Predictive analytics and automated alerts that catch underperformance before it turns into a quarter of lost income.
Institutional-grade benchmarking and projections, packaged so a property manager can show an owner exactly why - and what is next.
SummerOS starts at about the price of two coffees per home, per month. The thing it replaces - guessing - was free, and far more expensive.
The cleanest proof point is Portoro. When the Charleston-based luxury manager acquired Summer's owned homes, it did not walk away from the software - it leaned in. CEO Dustin Abney's verdict was blunt: SummerOS "completely redefined how we approach data and revenue projections." A customer who bought your old business and kept your product is the kind of endorsement money cannot manufacture.
*Annual revenue is a third-party estimate (Apollo) and predates the full SaaS ramp. Equity led by QED Investors & Viola FinTech; debt from Setpoint Capital. Bars scaled to the $50M facility.
The investor roster reads like a fintech-meets-proptech who's-who: QED, Viola FinTech, Lightspeed Venture Partners, 1Sharpe Ventures, Firstminute Capital, Not Boring Ventures and others wrote the Series A. They were not betting on houses. They were betting that the data layer underneath short-term rentals was the part worth owning.

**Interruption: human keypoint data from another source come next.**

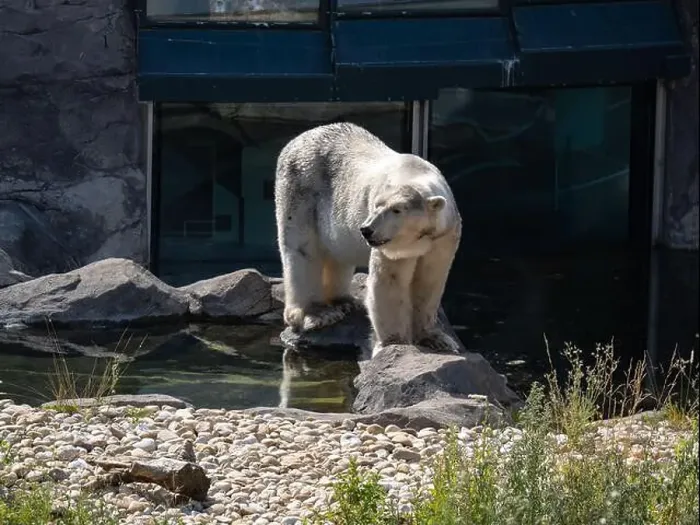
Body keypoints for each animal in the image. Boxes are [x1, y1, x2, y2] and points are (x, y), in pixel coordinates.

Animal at [274, 122, 462, 356]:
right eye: (376, 205)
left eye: (397, 210)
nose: (367, 230)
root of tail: (295, 140)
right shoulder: (391, 247)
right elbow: (389, 280)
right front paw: (392, 344)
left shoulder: (442, 237)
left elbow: (430, 279)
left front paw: (437, 339)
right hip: (301, 189)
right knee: (302, 250)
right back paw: (317, 314)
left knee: (337, 254)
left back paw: (344, 301)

They bought the houses. We kept the software. That is the whole story, and it is a better one for everybody.
Summer's stated aim is to bring professional-grade, data-driven asset management to a market that has run on instinct for too long - so that every operator, from a single host to a national portfolio, makes decisions with the same caliber of tools the largest players use. It is built, in the company's words, by operators, for operators. Less a manifesto than a reasonable request: give the small player the institutional dashboard.
The goal is not to make hosting magical. It is to make it measured. The magic was always just better information arriving on time.
Kromidas talks about entrepreneurship as a forcing function for growth, and credits resilience, long-term thinking, and adaptability for getting Summer through its own reinvention. That is not boardroom poetry - it is the literal description of selling your physical assets to double down on your code.
Short-term rentals are not getting simpler. More supply, choppier demand, tighter margins, sharper regulation. In that world, the operator who can see around the corner - who knows February will underperform before February arrives - keeps the property profitable while the one running on vibes quietly sells at a loss. Summer's wager is that this visibility stops being a luxury and becomes table stakes.
So return to that laptop in New York. The operator asks the number why it is wrong, and the screen answers - a comp, a chart, a next step. A few years ago that question had no answer, just a shrug and a guess. Summer's contribution is small to describe and large to live with: it gave the question an answer. The houses changed hands. The report card stayed.